- [WHAT YOU WILL DO]:
Would you please output all the records exactly as given? Pictures should not appear in the copy.

- [DATA FOR REVIEW]:
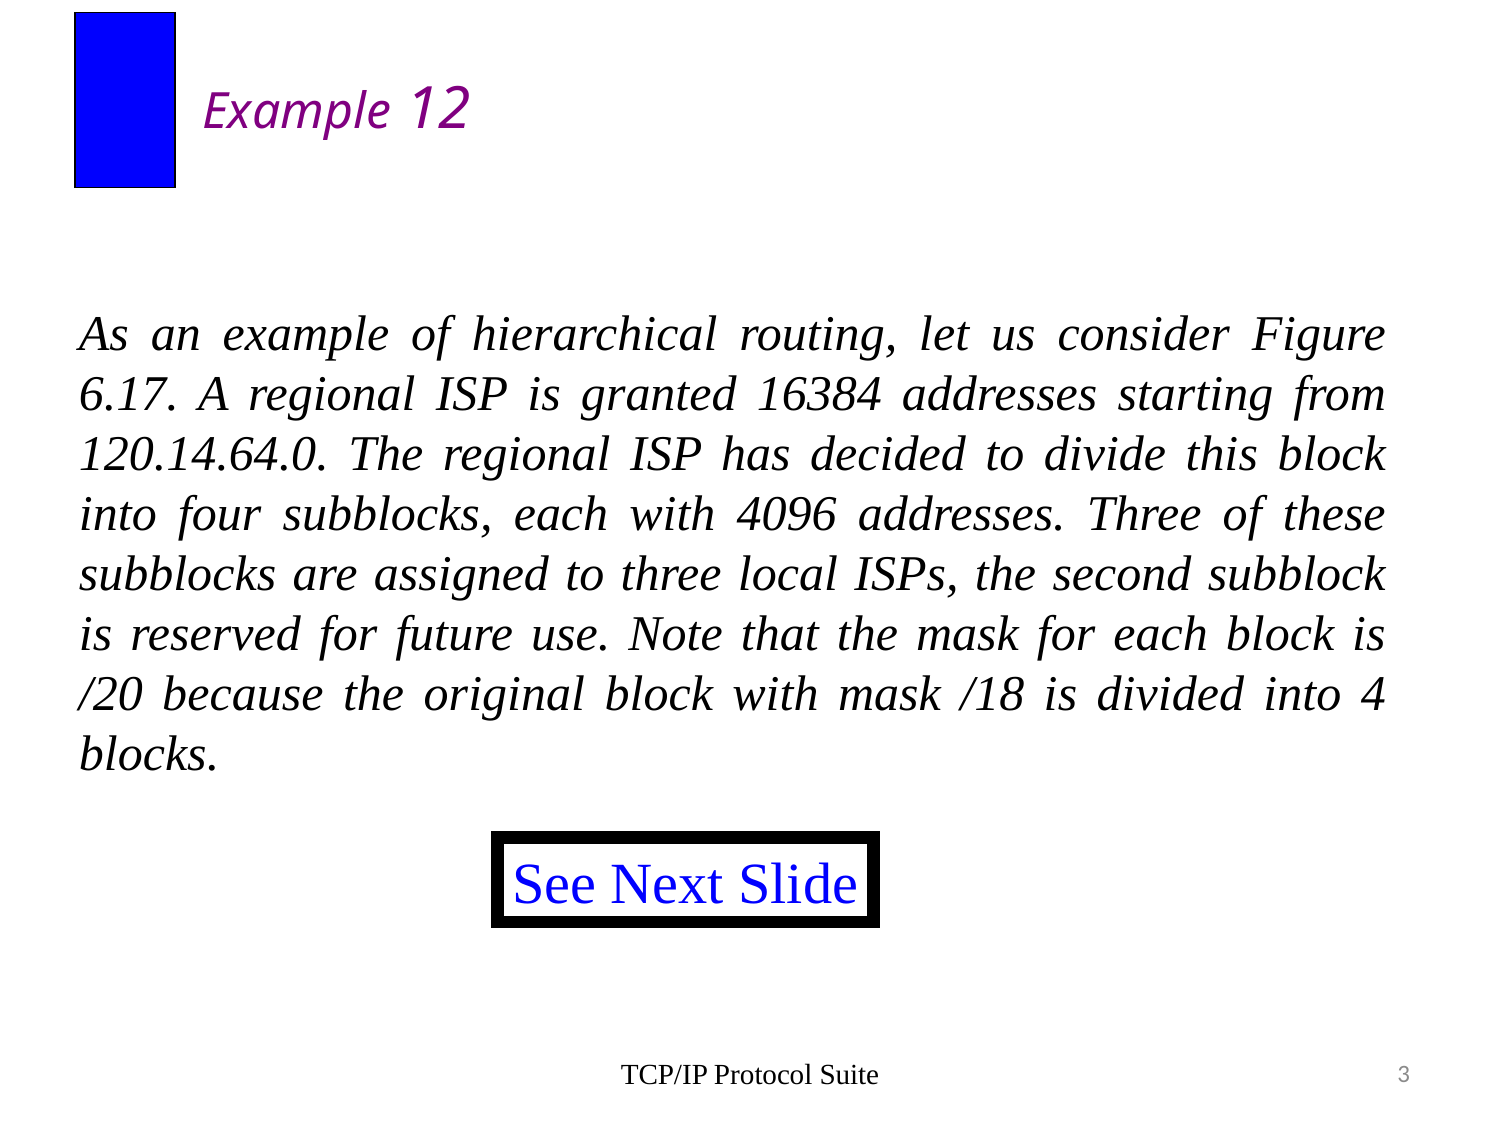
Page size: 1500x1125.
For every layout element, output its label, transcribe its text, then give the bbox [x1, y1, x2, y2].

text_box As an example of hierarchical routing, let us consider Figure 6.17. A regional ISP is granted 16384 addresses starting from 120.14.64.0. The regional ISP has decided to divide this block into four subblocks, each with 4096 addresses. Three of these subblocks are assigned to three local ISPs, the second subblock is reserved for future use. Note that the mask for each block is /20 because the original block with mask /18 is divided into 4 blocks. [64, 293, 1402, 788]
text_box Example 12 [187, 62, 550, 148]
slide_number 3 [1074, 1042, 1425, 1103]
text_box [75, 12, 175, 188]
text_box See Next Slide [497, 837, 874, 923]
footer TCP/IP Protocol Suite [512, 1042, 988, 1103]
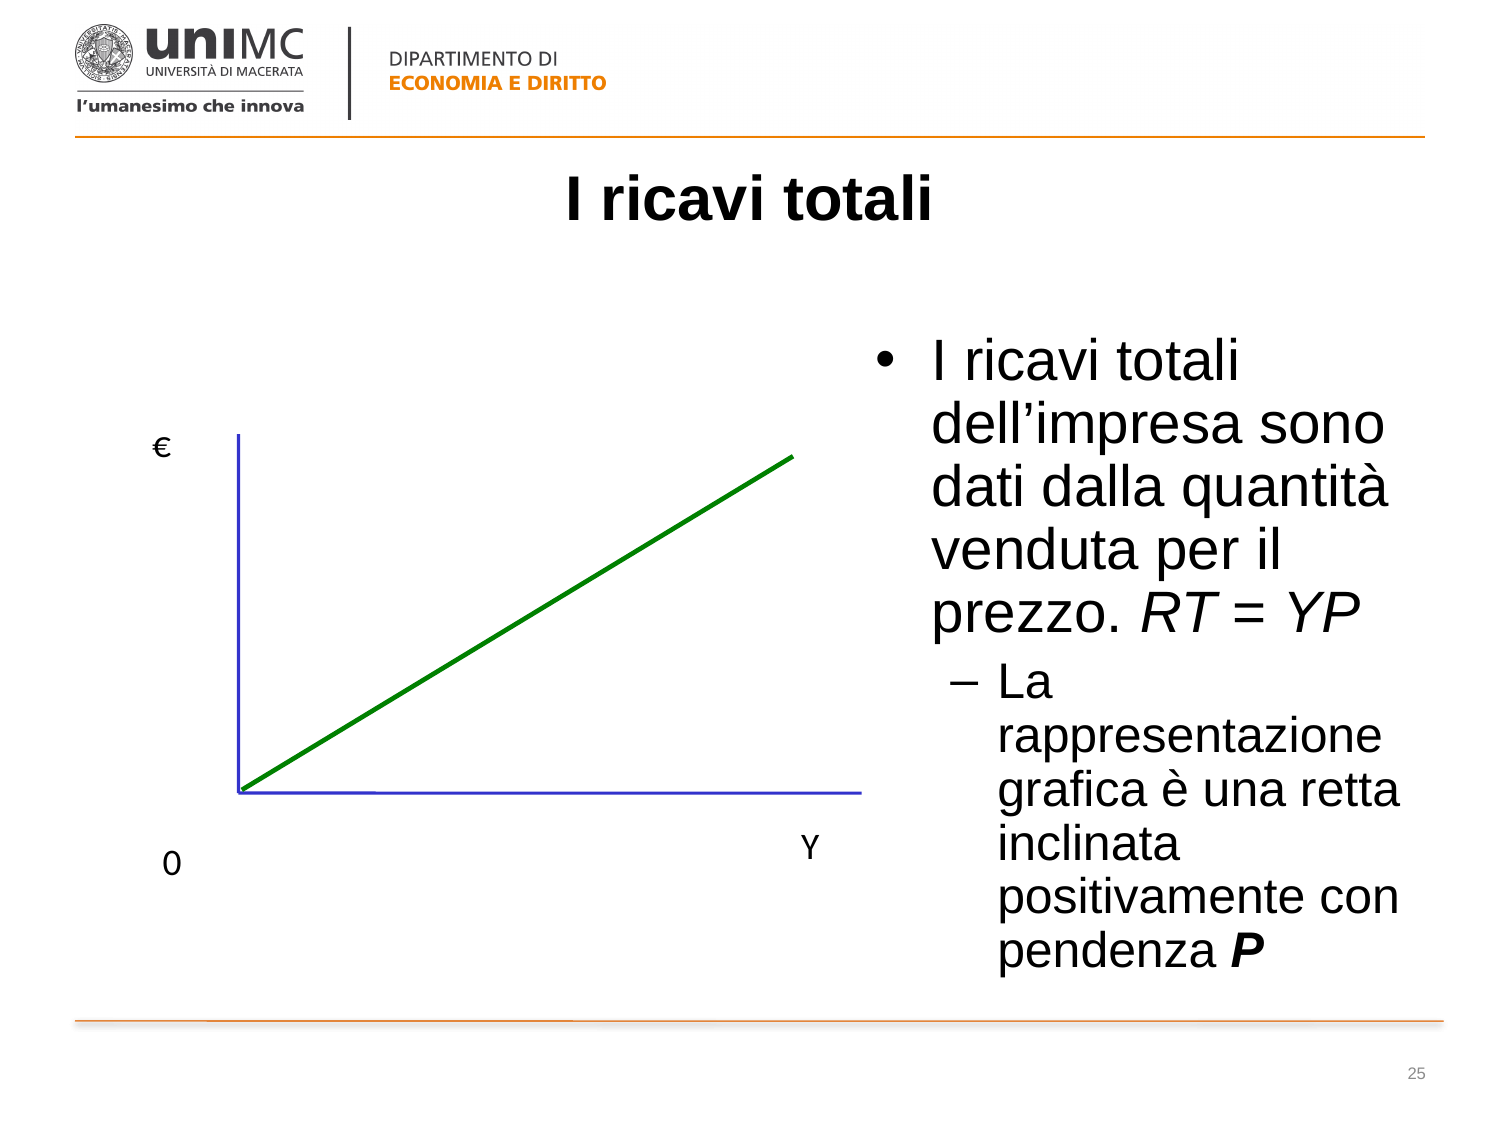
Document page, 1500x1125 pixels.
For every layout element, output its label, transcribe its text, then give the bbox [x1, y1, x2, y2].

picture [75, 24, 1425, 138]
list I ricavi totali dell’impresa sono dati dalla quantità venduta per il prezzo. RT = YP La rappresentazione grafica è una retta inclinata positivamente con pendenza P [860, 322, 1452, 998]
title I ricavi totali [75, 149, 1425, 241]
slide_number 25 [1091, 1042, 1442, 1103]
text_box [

- [ANSWER SECTION]:
Page size: 1500x1125.
For every layout element, output its label, transcribe its text, then give the bbox [x1, y1, x2, y2].

text_box As an example of hierarchical routing, let us consider Figure 6.17. A regional ISP is granted 16384 addresses starting from 120.14.64.0. The regional ISP has decided to divide this block into four subblocks, each with 4096 addresses. Three of these subblocks are assigned to three local ISPs, the second subblock is reserved for future use. Note that the mask for each block is /20 because the original block with mask /18 is divided into 4 blocks. [64, 293, 1402, 788]
text_box Example 12 [187, 62, 550, 148]
slide_number 3 [1074, 1042, 1425, 1103]
text_box [75, 12, 175, 188]
text_box See Next Slide [497, 837, 874, 923]
footer TCP/IP Protocol Suite [512, 1042, 988, 1103]
Document page, 1500x1125 pixels.
For every layout element, output its label, transcribe its text, then give the bbox [x1, y1, x2, y2].

picture [75, 24, 1425, 138]
list I ricavi totali dell’impresa sono dati dalla quantità venduta per il prezzo. RT = YP La rappresentazione grafica è una retta inclinata positivamente con pendenza P [860, 322, 1452, 998]
title I ricavi totali [75, 149, 1425, 241]
slide_number 25 [1091, 1042, 1442, 1103]
text_box [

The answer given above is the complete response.